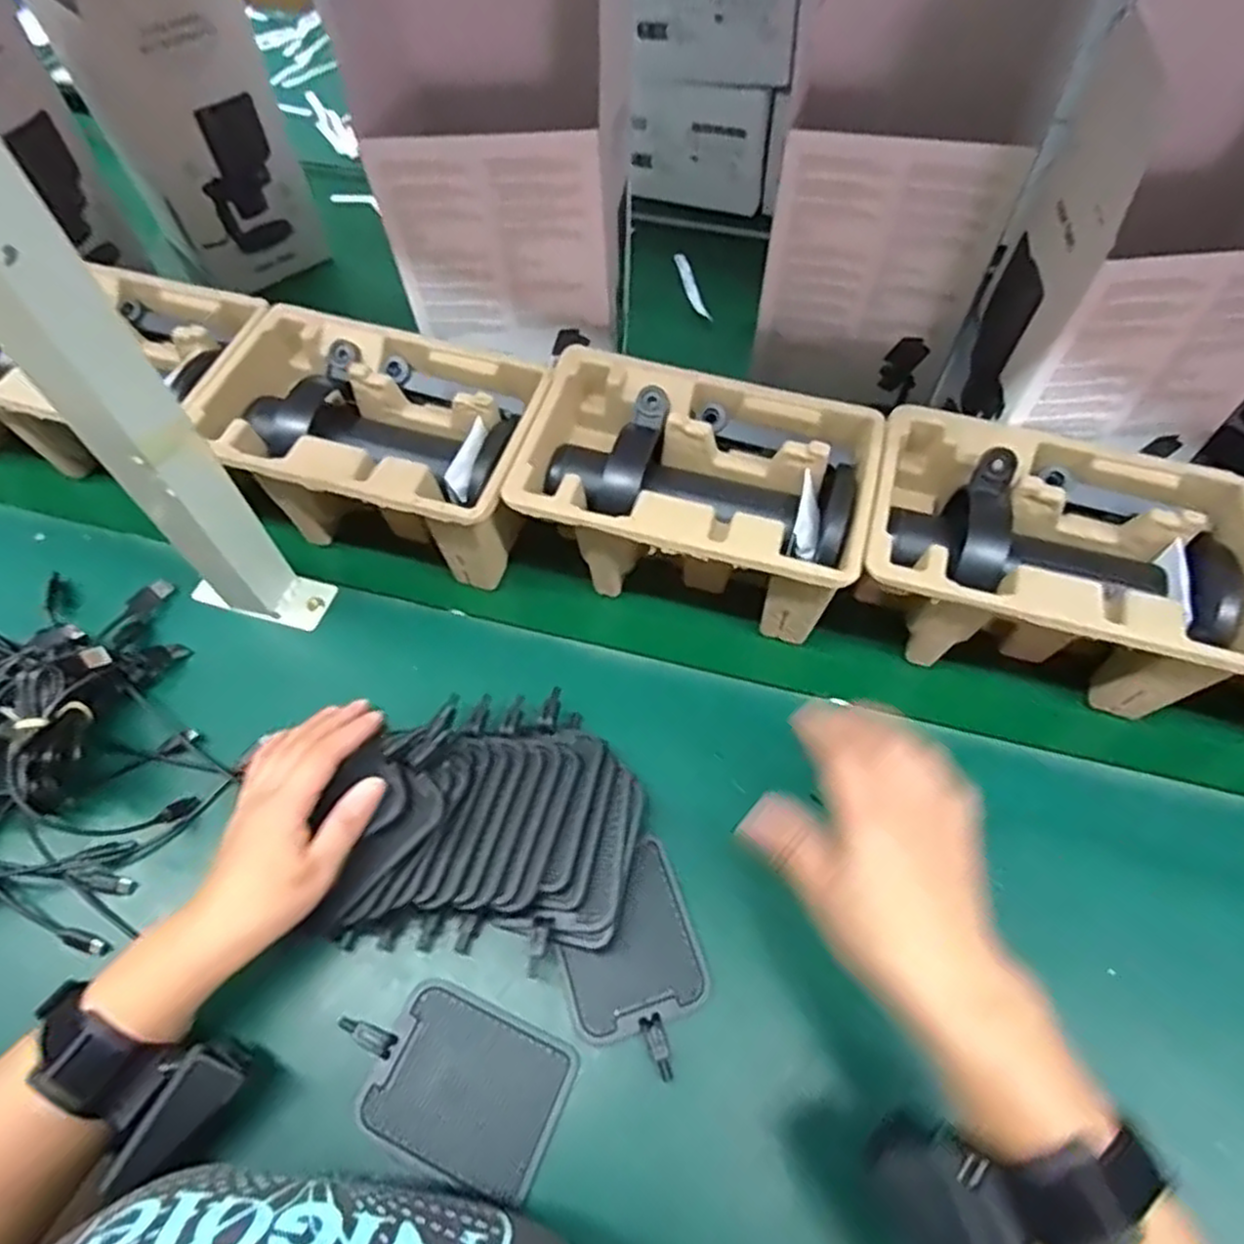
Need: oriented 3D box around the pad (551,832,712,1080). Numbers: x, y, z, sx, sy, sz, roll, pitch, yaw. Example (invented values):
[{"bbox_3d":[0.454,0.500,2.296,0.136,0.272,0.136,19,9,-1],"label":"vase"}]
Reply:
[{"bbox_3d":[0.005,0.192,0.427,0.078,0.008,0.112,-17,58,-9],"label":"pad"}]

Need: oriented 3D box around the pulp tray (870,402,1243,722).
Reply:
[{"bbox_3d":[0.274,-0.037,0.500,0.229,0.096,0.157,12,60,7],"label":"pulp tray"}]

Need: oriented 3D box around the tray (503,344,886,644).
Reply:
[{"bbox_3d":[0.050,-0.084,0.528,0.223,0.101,0.150,13,60,8],"label":"tray"}]

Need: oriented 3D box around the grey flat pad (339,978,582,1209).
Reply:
[{"bbox_3d":[-0.088,0.243,0.396,0.116,0.011,0.079,21,62,12],"label":"grey flat pad"}]

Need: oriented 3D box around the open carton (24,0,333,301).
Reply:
[{"bbox_3d":[-0.393,-0.477,0.619,0.142,0.334,0.172,-29,64,-16],"label":"open carton"}]

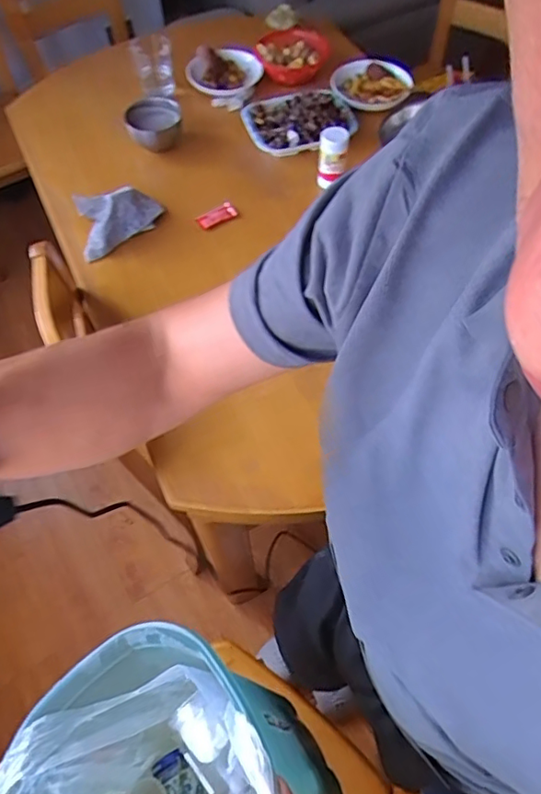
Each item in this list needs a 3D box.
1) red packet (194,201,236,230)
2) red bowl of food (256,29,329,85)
[{"bbox_3d":[-0.107,-0.354,1.084,0.081,0.011,0.040,-32,66,-19],"label":"red packet"},{"bbox_3d":[0.048,-0.794,1.270,0.157,0.047,0.169,1,59,-2],"label":"red bowl of food"}]

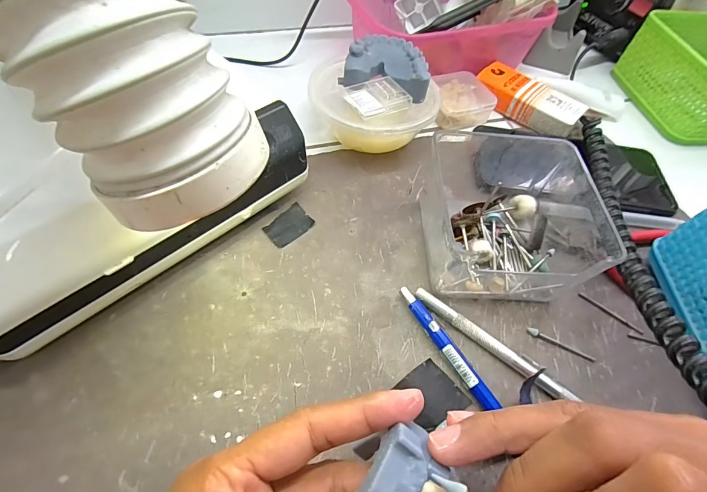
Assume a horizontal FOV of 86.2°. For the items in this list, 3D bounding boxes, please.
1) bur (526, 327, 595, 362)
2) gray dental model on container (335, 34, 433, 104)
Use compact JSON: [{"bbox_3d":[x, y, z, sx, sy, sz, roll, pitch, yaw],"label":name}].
[{"bbox_3d":[0.128,0.060,0.233,0.042,0.004,0.005,22,58,10],"label":"bur"},{"bbox_3d":[0.029,-0.143,0.298,0.065,0.021,0.052,17,56,5],"label":"gray dental model on container"}]

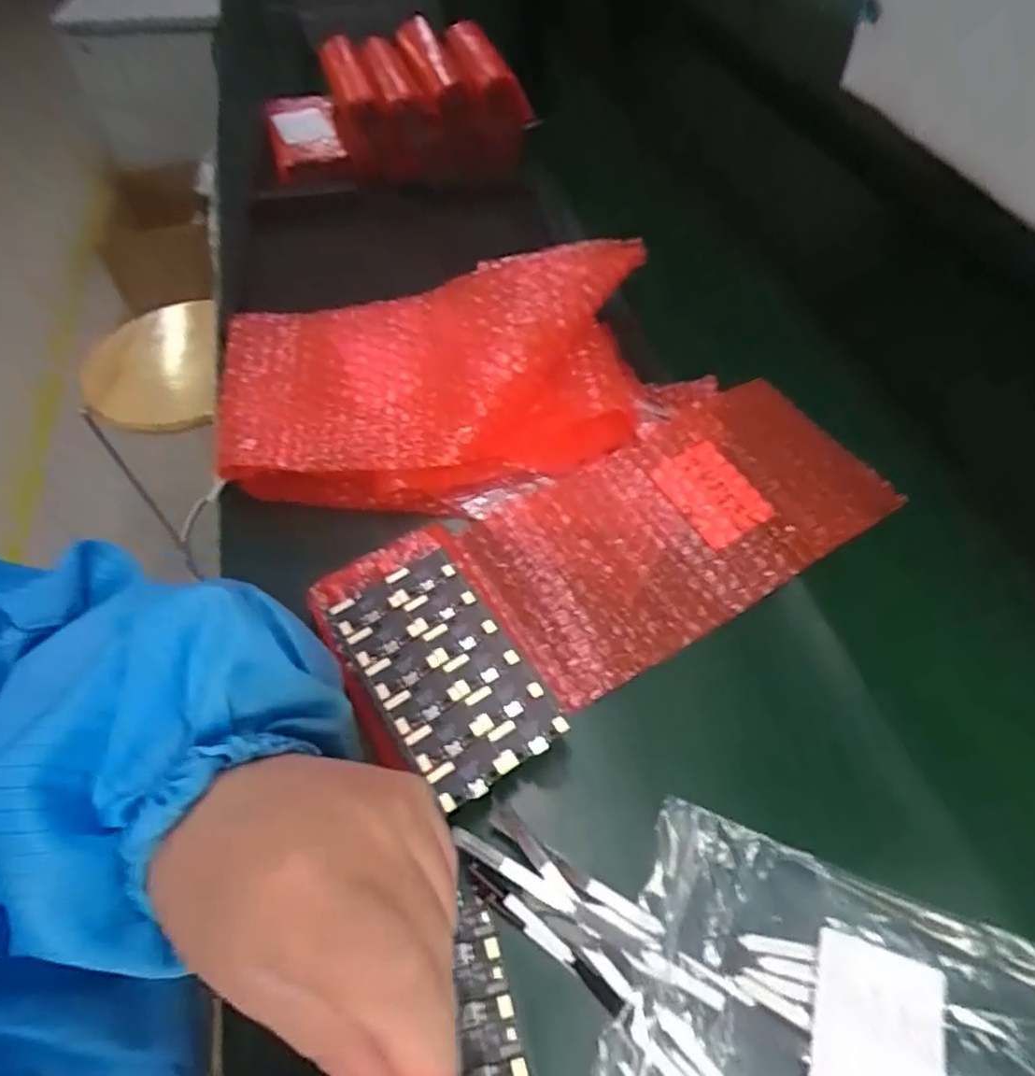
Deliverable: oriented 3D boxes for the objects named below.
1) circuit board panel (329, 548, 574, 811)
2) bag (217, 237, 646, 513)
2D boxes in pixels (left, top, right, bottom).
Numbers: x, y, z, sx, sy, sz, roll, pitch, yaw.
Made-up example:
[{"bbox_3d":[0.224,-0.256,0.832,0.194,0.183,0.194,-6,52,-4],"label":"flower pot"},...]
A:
[{"bbox_3d":[-0.041,0.070,0.351,0.074,0.004,0.133,-30,59,-17],"label":"circuit board panel"},{"bbox_3d":[-0.057,-0.118,0.453,0.298,0.087,0.161,-6,54,-2],"label":"bag"}]

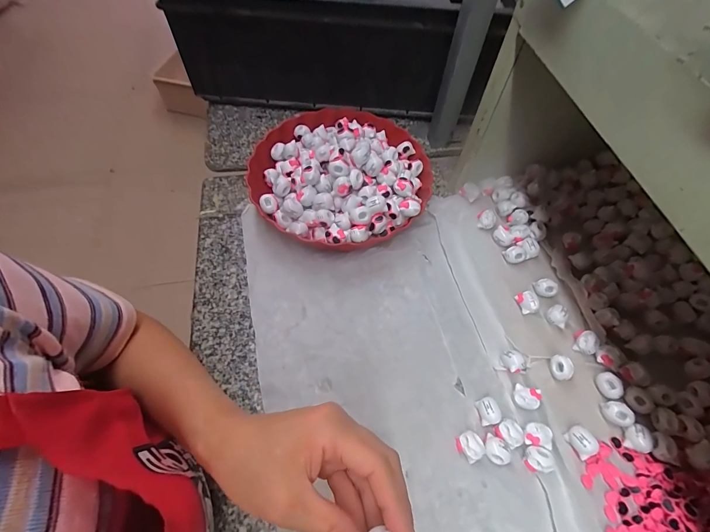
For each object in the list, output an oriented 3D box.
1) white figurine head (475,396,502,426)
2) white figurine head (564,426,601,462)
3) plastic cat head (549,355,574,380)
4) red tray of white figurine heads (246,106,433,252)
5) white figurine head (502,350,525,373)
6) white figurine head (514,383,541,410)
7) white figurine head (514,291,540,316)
[{"bbox_3d":[0.137,0.150,0.356,0.018,0.017,0.025,-6,59,-5],"label":"white figurine head"},{"bbox_3d":[0.216,0.168,0.330,0.018,0.021,0.026,-20,61,-13],"label":"white figurine head"},{"bbox_3d":[0.217,0.109,0.366,0.018,0.019,0.023,6,59,2],"label":"plastic cat head"},{"bbox_3d":[-0.019,-0.131,0.485,0.249,0.078,0.240,-24,62,-15],"label":"red tray of white figurine heads"},{"bbox_3d":[0.172,0.106,0.380,0.019,0.021,0.023,-21,62,-14],"label":"white figurine head"},{"bbox_3d":[0.179,0.138,0.363,0.025,0.013,0.022,14,59,7],"label":"white figurine head"},{"bbox_3d":[0.202,0.043,0.407,0.018,0.017,0.026,-7,59,-6],"label":"white figurine head"}]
■ ■ ■ ■ ■
**YOUR OBJECTIVE:** Images are to be excluded, and each record above written out word for word.

**RESULT BELOW:**
Need: oriented 3D box around the pad (551,832,712,1080). Numbers: x, y, z, sx, sy, sz, roll, pitch, yaw. Example (invented values):
[{"bbox_3d":[0.454,0.500,2.296,0.136,0.272,0.136,19,9,-1],"label":"vase"}]
Reply:
[{"bbox_3d":[0.005,0.192,0.427,0.078,0.008,0.112,-17,58,-9],"label":"pad"}]

Need: oriented 3D box around the pulp tray (870,402,1243,722).
Reply:
[{"bbox_3d":[0.274,-0.037,0.500,0.229,0.096,0.157,12,60,7],"label":"pulp tray"}]

Need: oriented 3D box around the tray (503,344,886,644).
Reply:
[{"bbox_3d":[0.050,-0.084,0.528,0.223,0.101,0.150,13,60,8],"label":"tray"}]

Need: oriented 3D box around the grey flat pad (339,978,582,1209).
Reply:
[{"bbox_3d":[-0.088,0.243,0.396,0.116,0.011,0.079,21,62,12],"label":"grey flat pad"}]

Need: oriented 3D box around the open carton (24,0,333,301).
Reply:
[{"bbox_3d":[-0.393,-0.477,0.619,0.142,0.334,0.172,-29,64,-16],"label":"open carton"}]

Each item in this list needs a 3D box.
1) red packet (194,201,236,230)
2) red bowl of food (256,29,329,85)
[{"bbox_3d":[-0.107,-0.354,1.084,0.081,0.011,0.040,-32,66,-19],"label":"red packet"},{"bbox_3d":[0.048,-0.794,1.270,0.157,0.047,0.169,1,59,-2],"label":"red bowl of food"}]

Assume a horizontal FOV of 86.2°. For the items in this list, 3D bounding boxes, please.
1) bur (526, 327, 595, 362)
2) gray dental model on container (335, 34, 433, 104)
Use compact JSON: [{"bbox_3d":[x, y, z, sx, sy, sz, roll, pitch, yaw],"label":name}].
[{"bbox_3d":[0.128,0.060,0.233,0.042,0.004,0.005,22,58,10],"label":"bur"},{"bbox_3d":[0.029,-0.143,0.298,0.065,0.021,0.052,17,56,5],"label":"gray dental model on container"}]

Deliverable: oriented 3D boxes for the objects named below.
1) circuit board panel (329, 548, 574, 811)
2) bag (217, 237, 646, 513)
2D boxes in pixels (left, top, right, bottom).
Numbers: x, y, z, sx, sy, sz, roll, pitch, yaw.
Made-up example:
[{"bbox_3d":[0.224,-0.256,0.832,0.194,0.183,0.194,-6,52,-4],"label":"flower pot"},...]
A:
[{"bbox_3d":[-0.041,0.070,0.351,0.074,0.004,0.133,-30,59,-17],"label":"circuit board panel"},{"bbox_3d":[-0.057,-0.118,0.453,0.298,0.087,0.161,-6,54,-2],"label":"bag"}]

For each object in the list, output an oriented 3D box.
1) white figurine head (475,396,502,426)
2) white figurine head (564,426,601,462)
3) plastic cat head (549,355,574,380)
4) red tray of white figurine heads (246,106,433,252)
5) white figurine head (502,350,525,373)
6) white figurine head (514,383,541,410)
7) white figurine head (514,291,540,316)
[{"bbox_3d":[0.137,0.150,0.356,0.018,0.017,0.025,-6,59,-5],"label":"white figurine head"},{"bbox_3d":[0.216,0.168,0.330,0.018,0.021,0.026,-20,61,-13],"label":"white figurine head"},{"bbox_3d":[0.217,0.109,0.366,0.018,0.019,0.023,6,59,2],"label":"plastic cat head"},{"bbox_3d":[-0.019,-0.131,0.485,0.249,0.078,0.240,-24,62,-15],"label":"red tray of white figurine heads"},{"bbox_3d":[0.172,0.106,0.380,0.019,0.021,0.023,-21,62,-14],"label":"white figurine head"},{"bbox_3d":[0.179,0.138,0.363,0.025,0.013,0.022,14,59,7],"label":"white figurine head"},{"bbox_3d":[0.202,0.043,0.407,0.018,0.017,0.026,-7,59,-6],"label":"white figurine head"}]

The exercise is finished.